[People photos with keypoints]
- - - - -

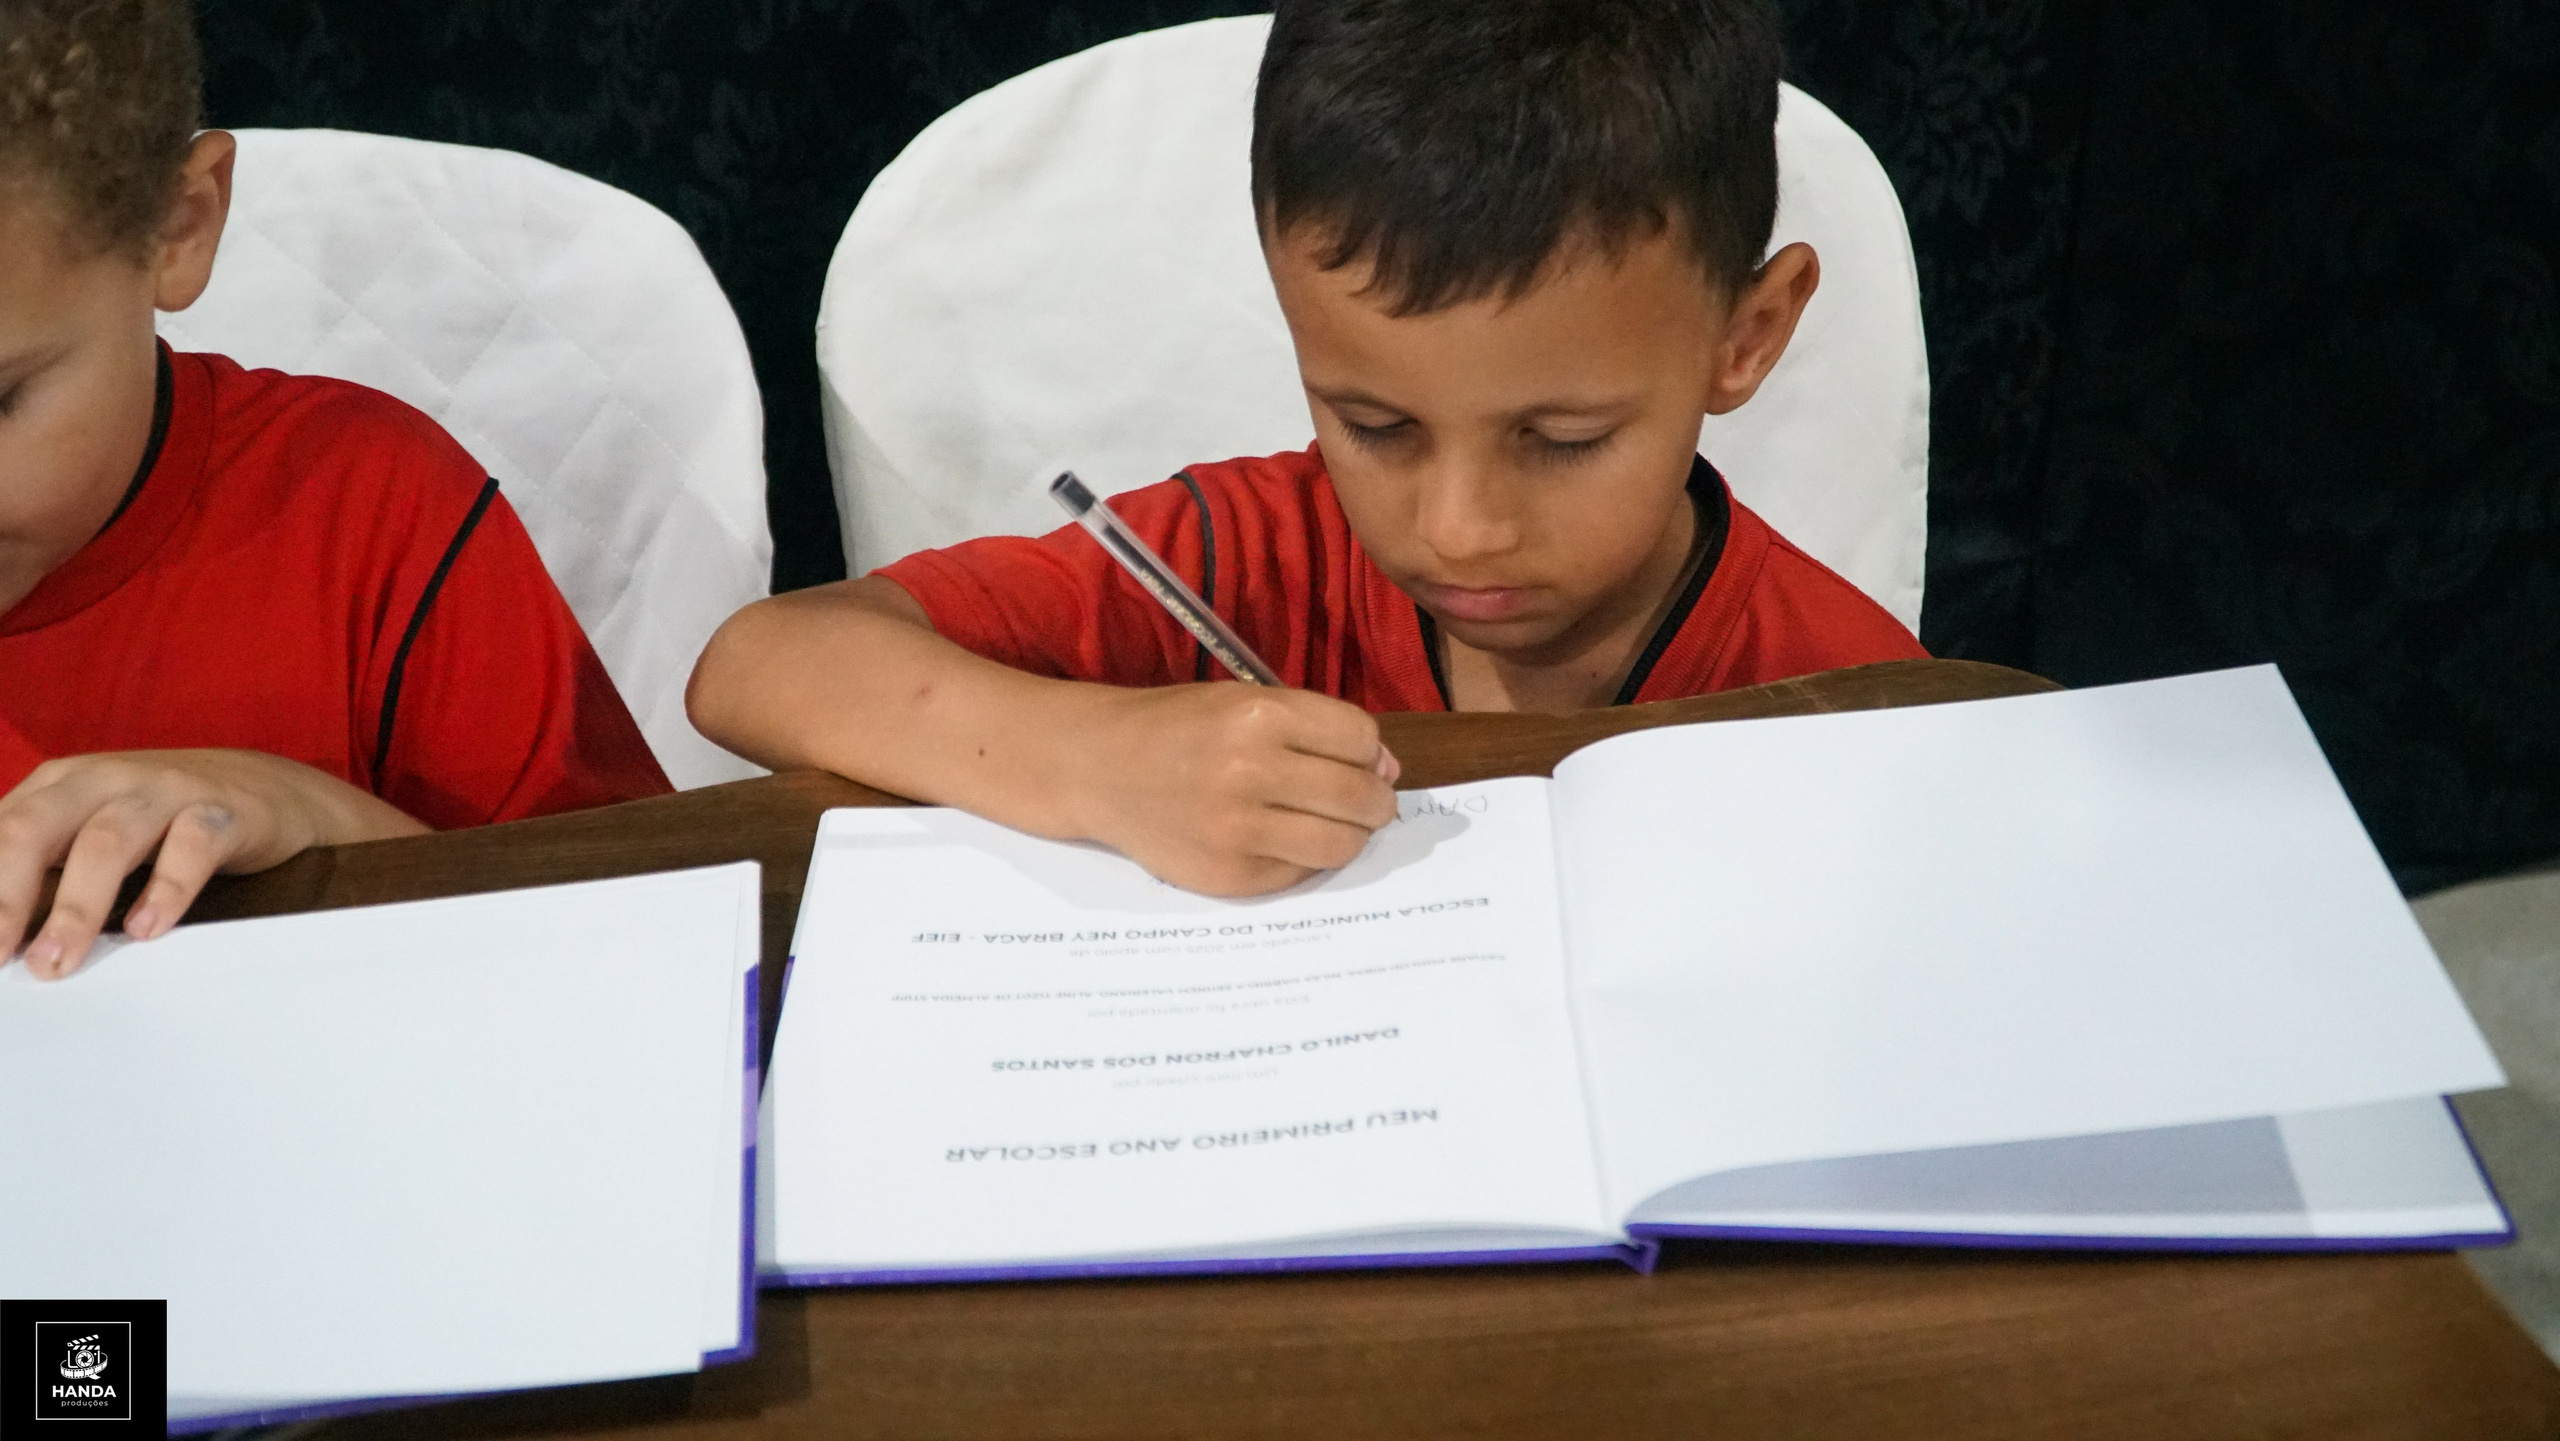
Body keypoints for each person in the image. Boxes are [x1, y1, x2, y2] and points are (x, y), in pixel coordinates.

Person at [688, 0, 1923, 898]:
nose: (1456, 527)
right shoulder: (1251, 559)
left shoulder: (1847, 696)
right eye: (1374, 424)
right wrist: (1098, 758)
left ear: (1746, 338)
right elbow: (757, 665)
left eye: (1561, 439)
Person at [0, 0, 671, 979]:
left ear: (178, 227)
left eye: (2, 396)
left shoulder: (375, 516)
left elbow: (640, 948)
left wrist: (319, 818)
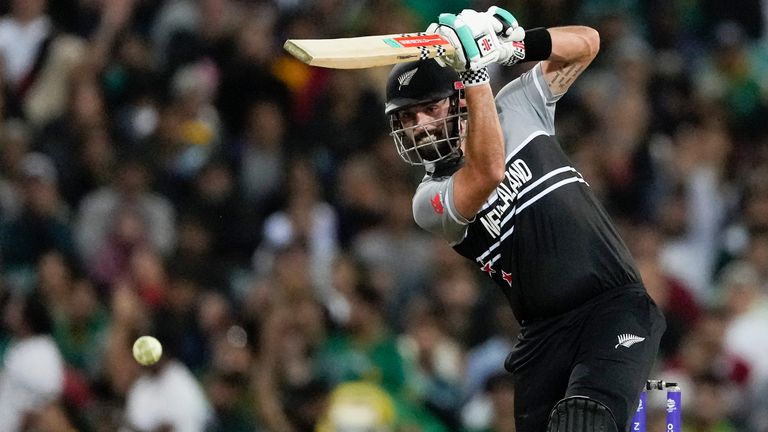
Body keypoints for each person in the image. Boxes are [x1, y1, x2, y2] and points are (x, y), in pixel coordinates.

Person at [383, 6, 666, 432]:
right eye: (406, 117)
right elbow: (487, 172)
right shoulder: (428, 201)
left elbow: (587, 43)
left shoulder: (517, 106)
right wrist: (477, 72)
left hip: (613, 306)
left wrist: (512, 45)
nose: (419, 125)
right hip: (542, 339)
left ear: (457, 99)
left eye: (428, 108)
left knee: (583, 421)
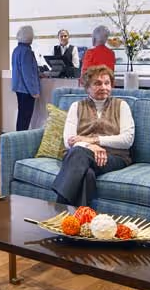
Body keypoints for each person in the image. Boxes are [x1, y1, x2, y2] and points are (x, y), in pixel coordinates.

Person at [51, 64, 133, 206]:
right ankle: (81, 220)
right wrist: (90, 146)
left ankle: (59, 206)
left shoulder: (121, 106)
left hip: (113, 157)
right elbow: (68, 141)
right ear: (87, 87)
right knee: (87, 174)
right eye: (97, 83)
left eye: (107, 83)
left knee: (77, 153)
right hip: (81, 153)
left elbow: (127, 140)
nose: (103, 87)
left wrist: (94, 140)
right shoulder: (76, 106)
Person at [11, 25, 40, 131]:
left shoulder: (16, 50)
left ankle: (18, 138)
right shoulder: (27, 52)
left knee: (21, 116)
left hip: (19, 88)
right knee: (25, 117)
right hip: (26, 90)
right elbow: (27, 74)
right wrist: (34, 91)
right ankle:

- - - - -

__Work item__
What is needed is an exact copy of only the lines above from the one with "left elbow: (640, 948)" to the one with "left ankle: (18, 138)", both kept, with every picture left out.

__Worked solution__
left elbow: (640, 948)
left wrist: (319, 818)
Body keypoints for each person in the image. Boxes are [x1, y1, x2, y2] and points are (x, y), in pixel coordinates.

Person at [383, 6, 666, 432]:
right eye: (406, 117)
right elbow: (487, 172)
right shoulder: (428, 201)
left elbow: (587, 43)
left shoulder: (517, 106)
right wrist: (477, 72)
left hip: (613, 306)
left wrist: (512, 45)
nose: (419, 125)
right hip: (542, 339)
left ear: (457, 99)
left eye: (428, 108)
left knee: (583, 421)
Body keypoints for each person in the image. Boxes are [x1, y1, x2, y2] and points are (x, y), in pixel coordinates.

Person at [51, 64, 133, 206]:
right ankle: (81, 220)
right wrist: (90, 146)
left ankle: (59, 206)
left shoulder: (121, 106)
left hip: (113, 157)
right elbow: (68, 141)
right ear: (87, 87)
right knee: (87, 174)
right eye: (97, 83)
left eye: (107, 83)
left knee: (77, 153)
right hip: (81, 153)
left elbow: (127, 140)
nose: (103, 87)
left wrist: (94, 140)
right shoulder: (76, 106)
Person at [11, 25, 40, 131]:
left shoulder: (16, 50)
left ankle: (18, 138)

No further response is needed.